En 2022, la mission DART de la NASA a testé une méthode pour dévier un astéroïde dangereux en heurtant le petit astéroïde Dimorphos.
De nouvelles recherches menées par l'Université du Maryland (UMD) bouleversent notre perception de l'espace comme un environnement figé. L'étude démontre que les systèmes d'astéroïdes binaires, qui représentent environ 15 % des objets géocroiseurs, sont en réalité des structures extrêmement dynamiques caractérisées par un transfert continu de matière. Publiée le 6 mars 2026 dans la revue The Planetary Science Journal, cette analyse prouve que l'équilibre gravitationnel entre les deux corps n'est pas le seul moteur de leur interaction. En effet, ces astéroïdes procèdent à un échange délicat de poussière et de fragments rocheux par le biais de collisions à basse vitesse, entraînant une métamorphose constante de leurs surfaces respectives.
Les preuves fondamentales de ce phénomène proviennent de l'analyse minutieuse des séquences vidéo capturées par la sonde DART de la NASA en 2022, juste avant son impact délibéré contre Dimorphos. La professeure Jessica Sunshine et son équipe de recherche ont identifié des traînées lumineuses en forme d'éventail à la surface de Dimorphos. Grâce à un traitement numérique sophistiqué utilisant les algorithmes de Tony Farnham et Juan Rizos pour éliminer les artefacts lumineux, ces structures ont été formellement reconnues comme la preuve visuelle d'une migration naturelle de matériaux depuis le corps le plus massif, Didymos, vers sa lune. La professeure Sunshine a comparé ce processus à des impacts de « boules de neige cosmiques », qualifiant ces marques de « cicatrices » résultant de collisions survenant à une vitesse d'environ 30,7 centimètres par seconde, ce qui explique l'absence de cratères profonds.
Cette étude a également fourni la toute première confirmation visuelle directe de l'effet Yarkovsky-O'Keefe-Radzievskii-Paddack (YORP). Ce mécanisme, alimenté par le réchauffement solaire, accélère la rotation de Didymos, provoquant l'éjection de matériaux de sa surface. Le développement d'un modèle tridimensionnel du satellite par les chercheurs de l'UMD, notamment Harrison Agrusa, a confirmé que les structures en éventail sont concentrées le long de l'équateur de Dimorphos, zone de dépôt prévue pour les débris de Didymos. La validation expérimentale de ce mécanisme a été réalisée par l'équipe d'Esteban Wright à l'Institut des sciences physiques et de technologie de l'UMD, où des simulations utilisant du gravier et du sable ont reproduit la formation de ces rayons. Ces conclusions ont ensuite été vérifiées par des modélisations informatiques au sein du Laboratoire national de Lawrence Livermore.
Ces découvertes revêtent une importance capitale pour la stratégie de défense planétaire, car il est désormais impératif de prendre en compte ce transfert de masse lent mais constant dans la dynamique des systèmes binaires.

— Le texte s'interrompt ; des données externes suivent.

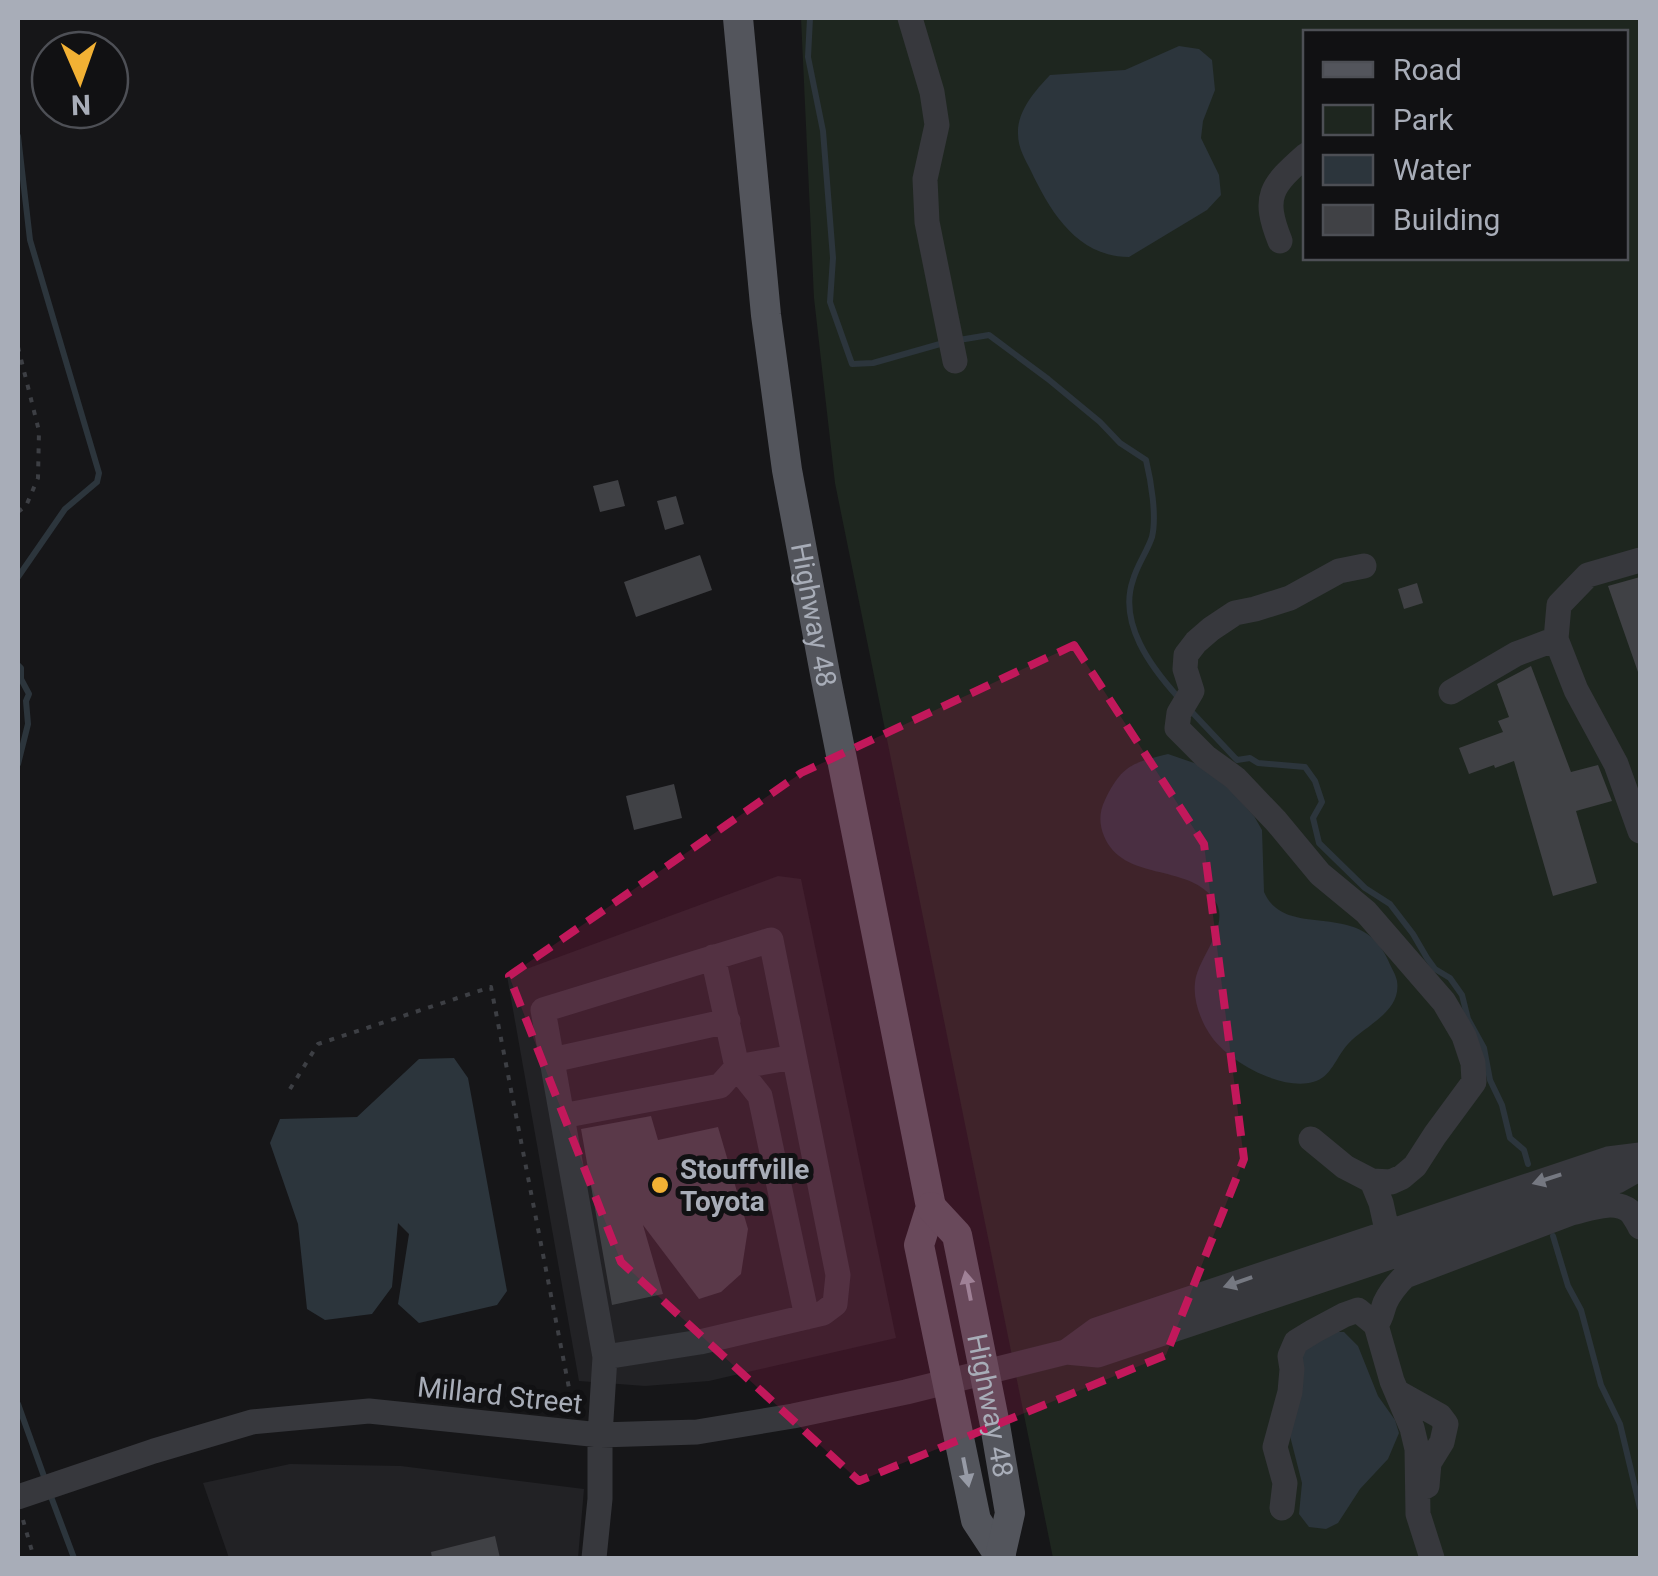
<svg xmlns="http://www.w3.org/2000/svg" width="1658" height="1576" viewBox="0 0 1658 1576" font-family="Roboto,sans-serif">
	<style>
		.built { fill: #222225 }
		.green { fill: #1e261f; fill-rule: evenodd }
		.water { fill: #2c353c }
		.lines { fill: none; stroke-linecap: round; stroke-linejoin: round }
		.stream { stroke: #2c353c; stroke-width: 6 }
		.building { fill: #404145 }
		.path { stroke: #3d3f44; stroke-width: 4; stroke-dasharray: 5 8; stroke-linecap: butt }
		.minor { stroke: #37383d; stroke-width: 25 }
		.major { stroke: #53555c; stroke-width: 30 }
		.oneway { fill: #757881 }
		.oneway2 { fill: #979ba6 }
		.marked { fill: #c2185b; fill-opacity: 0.2; stroke: #c2185b; stroke-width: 8; stroke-dasharray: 20 12; stroke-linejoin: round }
		.poi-dot { fill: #f2b134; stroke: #111113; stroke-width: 4 }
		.labels { text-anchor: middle; stroke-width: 10; stroke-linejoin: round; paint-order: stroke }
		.street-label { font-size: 28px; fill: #a8adb8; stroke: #111113 }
		.poi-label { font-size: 28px; font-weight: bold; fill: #a8adb8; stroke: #111113; text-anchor: start }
	</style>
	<rect width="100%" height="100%" fill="#161618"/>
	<!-- built -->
	<path class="built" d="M 778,876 L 801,879 L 896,1338 L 709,1381 L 645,1386 L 579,1381 L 507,976 Z
		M 290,1464 L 401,1466 L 584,1489 L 578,1558 L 229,1558 L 203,1483 Z"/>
	<!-- green -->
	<path class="green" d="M 801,18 L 1640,18 L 1640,1558 L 1053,1558 L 835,483 L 814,298 ZM 1306,32 L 1626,32 L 1626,258 L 1306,258 Z"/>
	<!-- water -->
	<path class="water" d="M 1179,46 L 1199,49 L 1212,60 L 1215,90 L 1203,121 L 1201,138 L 1219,175 L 1221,195 L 1207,210 L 1129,257 C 1077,257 1050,211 1031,171 C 1025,159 1018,148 1018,134 C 1017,111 1035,91 1050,75 L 1125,70 Z
		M 1168,754 L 1197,764 L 1224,783 L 1254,816 L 1262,830 L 1264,892 C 1286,942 1361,897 1388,960 C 1391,967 1396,975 1397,981 C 1402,1012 1364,1026 1348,1044 C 1336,1057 1331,1078 1313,1082 C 1281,1091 1226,1061 1209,1033 C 1200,1019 1193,999 1195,983 C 1197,957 1234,924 1213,898 C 1186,863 1123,882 1104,836 C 1099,824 1099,812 1105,800 C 1122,765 1132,763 1168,754 Z
		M 454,1058 L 468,1078 L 507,1291 L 497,1305 L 419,1323 L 398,1304 L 409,1234 L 398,1223 L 392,1287 L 372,1314 L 325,1320 L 307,1309 L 298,1224 L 270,1143 L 280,1119 L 357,1117 L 419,1059 Z
		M 1327,1332 L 1344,1332 L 1358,1346 L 1378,1396 L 1395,1420 L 1399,1433 L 1388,1459 L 1360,1489 L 1338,1523 L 1326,1529 L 1309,1527 L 1299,1514 L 1302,1483 L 1290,1436 L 1301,1353 Z"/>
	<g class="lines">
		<!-- stream -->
		<path class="stream" d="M 810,18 L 808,57 L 823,131 L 833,258 L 830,302 L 852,364 L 873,363 L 947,342
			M 18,136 L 30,240 L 99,473 L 97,482 L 65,509 L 18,577
			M 959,340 L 989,335 L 1048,379 L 1100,422 L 1120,443 L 1146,460 C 1151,481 1157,516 1152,537 C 1147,552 1137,565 1133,580 C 1118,623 1151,667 1178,697
			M 18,665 L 21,668 L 21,679 L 29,694 L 26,701 L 28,724 L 18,764
			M 1190,710 L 1237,760 L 1250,758 L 1258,763 L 1305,767 L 1315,781 L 1322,802 L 1313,818 L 1319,843 L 1365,888 L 1390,904 L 1413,934 L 1427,958 L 1435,969 L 1450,978 L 1462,995 L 1468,1019 L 1484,1048 L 1490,1080 L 1502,1105 L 1510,1138 L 1524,1150 L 1528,1164
			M 1553,1236 L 1568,1286 L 1581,1310 L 1601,1385 L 1620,1424 L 1640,1508
			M 18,1404 L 46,1482
			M 50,1494 L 74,1558"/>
	</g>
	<!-- building -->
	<path class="building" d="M 618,480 L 625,506 L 600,512 L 593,486 Z
		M 676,496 L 684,524 L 665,530 L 657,501 Z
		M 700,555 L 712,590 L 636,617 L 624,582 Z
		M 1640,577 L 1640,671 L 1638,672 L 1608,586 Z
		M 1417,583 L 1423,603 L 1404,609 L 1398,589 Z
		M 1531,666 L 1571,772 L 1598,765 L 1612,801 L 1576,811 L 1597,883 L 1553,896 L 1514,761 L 1495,768 L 1494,765 L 1469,774 L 1459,748 L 1503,732 L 1498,721 L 1509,717 L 1497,684 Z
		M 674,784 L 682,818 L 634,830 L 626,796 Z
		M 651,1116 L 658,1140 L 718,1127 L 748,1229 L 741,1274 L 721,1292 L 699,1299 L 643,1225 L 663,1294 L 612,1305 L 581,1129 Z
		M 495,1536 L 500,1558 L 432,1558 L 431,1552 Z"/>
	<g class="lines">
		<!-- path -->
		<path class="path" d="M 18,347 L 39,431 L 38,478 L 26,506 L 18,512
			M 290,1089 L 318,1044 L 491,987 L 569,1388
			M 23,1520 L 34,1558"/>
		<!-- minor -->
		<path class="minor" d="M 910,18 L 932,92 L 937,125 L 925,179 L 927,222 L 955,361
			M 1280,241 C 1262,196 1271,186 1306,155
			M 1640,560 L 1588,575 L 1559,605 L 1556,639 L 1576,690 L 1616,764 L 1640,831
			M 1364,566 L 1339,571 L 1290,598 L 1255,609 L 1235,613 L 1211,629 L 1196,642 L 1186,655 L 1185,669 L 1192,691 L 1179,713 L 1177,728 L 1206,757 L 1235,778 L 1276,821 L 1320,874 L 1366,912 L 1444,1002 L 1464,1036 L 1473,1063 L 1474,1082 L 1435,1135 L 1415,1166 L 1402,1177 L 1391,1182 L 1372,1181
			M 1451,692 L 1516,654 L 1556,639
			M 713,957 L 737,1067 L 760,1096 L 807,1317
			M 552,1060 L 728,1021
			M 562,1116 L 720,1086 L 737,1067 L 794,1057
			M 1311,1139 L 1345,1167 L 1372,1181 L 1381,1203 L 1391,1248
			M 1376,1325 C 1382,1317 1382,1311 1385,1303 C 1390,1292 1397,1284 1405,1276 L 1571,1213 C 1589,1209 1615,1198 1631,1212 C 1632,1213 1640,1226 1640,1227
			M 1066,1352 L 1096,1330 L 1608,1159 L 1640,1155
			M 1397,1392 L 1440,1416 L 1446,1424 L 1442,1442 L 1429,1463 L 1427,1486
			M 18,1497 L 154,1451 L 252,1422 L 369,1411 L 600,1435 L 697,1432 L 793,1416 L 906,1392 L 1066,1352 L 1098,1355 L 1617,1181 L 1640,1168
			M 1282,1508 L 1285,1483 L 1275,1447 L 1290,1392 L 1292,1369 L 1290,1356 L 1296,1342 L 1314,1331 L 1344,1315 L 1358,1310 L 1376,1325 L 1392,1381 L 1412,1428 L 1417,1449 L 1418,1514 L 1432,1558
			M 594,1558 L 600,1499 L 600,1435 L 605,1357 L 543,1010 L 771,940 L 838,1275 L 835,1304 L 823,1313 L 700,1342 L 605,1357"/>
		<!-- major -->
		<g class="major">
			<path id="s1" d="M 738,18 L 766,315 L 787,470 L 826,679 L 931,1207 L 919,1245 L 976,1520 L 1001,1558"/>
			<path id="s2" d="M 931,1207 L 957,1235 L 995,1425 L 1010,1513 L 1000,1557"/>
		</g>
	</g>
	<!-- one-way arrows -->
	<defs><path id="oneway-solid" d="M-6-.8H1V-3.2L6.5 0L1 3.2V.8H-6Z" transform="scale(2.5)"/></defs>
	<g class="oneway">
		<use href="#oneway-solid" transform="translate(1547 1179) rotate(162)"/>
		<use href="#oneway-solid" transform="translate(1238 1282) rotate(161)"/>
	</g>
	<g class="oneway2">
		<use href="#oneway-solid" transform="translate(968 1286) rotate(-101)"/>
		<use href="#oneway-solid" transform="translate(966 1472) rotate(79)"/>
	</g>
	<!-- marked area -->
	<path class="marked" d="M 1074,645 L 1204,844 L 1244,1159 L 1166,1355 L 859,1481 L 621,1262 L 509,976 L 801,773 Z"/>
	<!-- markers -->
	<circle class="poi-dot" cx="660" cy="1185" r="10"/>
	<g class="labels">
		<!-- street labels -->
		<g class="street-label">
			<text dy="10" stroke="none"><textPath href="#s1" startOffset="602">Highway 48</textPath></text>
			<text transform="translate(500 1395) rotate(6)" y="10">Millard Street</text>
			<text dy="10" stroke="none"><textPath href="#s2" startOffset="212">Highway 48</textPath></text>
		</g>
		<!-- poi labels -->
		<g class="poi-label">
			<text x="680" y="1179">Stouffville<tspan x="680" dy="32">Toyota</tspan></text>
		</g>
	</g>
	<!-- border -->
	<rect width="1658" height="1576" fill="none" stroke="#a8adb8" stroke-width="40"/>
	<!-- legend -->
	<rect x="1303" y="30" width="325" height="230" fill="#111113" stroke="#4d4f55" stroke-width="2.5"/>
	<rect x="1323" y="62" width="50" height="15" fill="#53555c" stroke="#4d4f55" stroke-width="2.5"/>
	<text x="1393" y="80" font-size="30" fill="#a8adb8">Road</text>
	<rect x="1323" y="105" width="50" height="30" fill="#1e261f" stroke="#4d4f55" stroke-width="2.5"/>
	<text x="1393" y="130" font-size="30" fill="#a8adb8">Park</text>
	<rect x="1323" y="155" width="50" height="30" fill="#2c353c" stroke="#4d4f55" stroke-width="2.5"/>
	<text x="1393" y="180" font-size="30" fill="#a8adb8">Water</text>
	<rect x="1323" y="205" width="50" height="30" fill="#404145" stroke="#4d4f55" stroke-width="2.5"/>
	<text x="1393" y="230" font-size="30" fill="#a8adb8">Building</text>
	<!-- north arrow -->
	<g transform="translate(80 80) rotate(178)"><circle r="48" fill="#111113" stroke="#4d4f55" stroke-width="2.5"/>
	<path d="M0-8L18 38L0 25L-18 38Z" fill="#f2b134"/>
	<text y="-15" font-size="28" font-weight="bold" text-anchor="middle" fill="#a8adb8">N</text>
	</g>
</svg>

Parallèlement, une autre publication datée du 6 mars 2026 dans la revue Science Advances a révélé que l'impact de DART a modifié l'orbite globale du système Didymos-Dimorphos autour du Soleil de 0,15 seconde sur un cycle de 770 jours. Ce décalage marque un tournant historique : c'est la première fois que l'activité humaine modifie la trajectoire héliocentrique d'un corps céleste, un effet amplifié par l'éjection de débris qui a doublé l'impulsion générée par le choc initial.
Afin d'approfondir la compréhension de ces phénomènes, l'Agence spatiale européenne (ESA) a lancé la mission Hera le 7 octobre 2024 depuis Cap Canaveral, à bord d'une fusée Falcon 9. Première initiative du programme de sécurité spatiale de l'ESA, Hera atteindra le système Didymos en novembre 2026 pour effectuer une cartographie topographique détaillée après l'impact. Cette mission permettra de transformer l'expérience DART en une méthodologie de protection terrestre rigoureuse et reproductible. Pour rappel, l'astéroïde Didymos (65803) possède un diamètre d'environ 780 mètres, tandis que son compagnon Dimorphos mesure 151 mètres, une taille comparable à celle de la Grande Pyramide de Gizeh. Le système Didymos ne présente aucun danger pour notre planète, ce qui en fait un laboratoire naturel idéal pour ces expérimentations orbitales.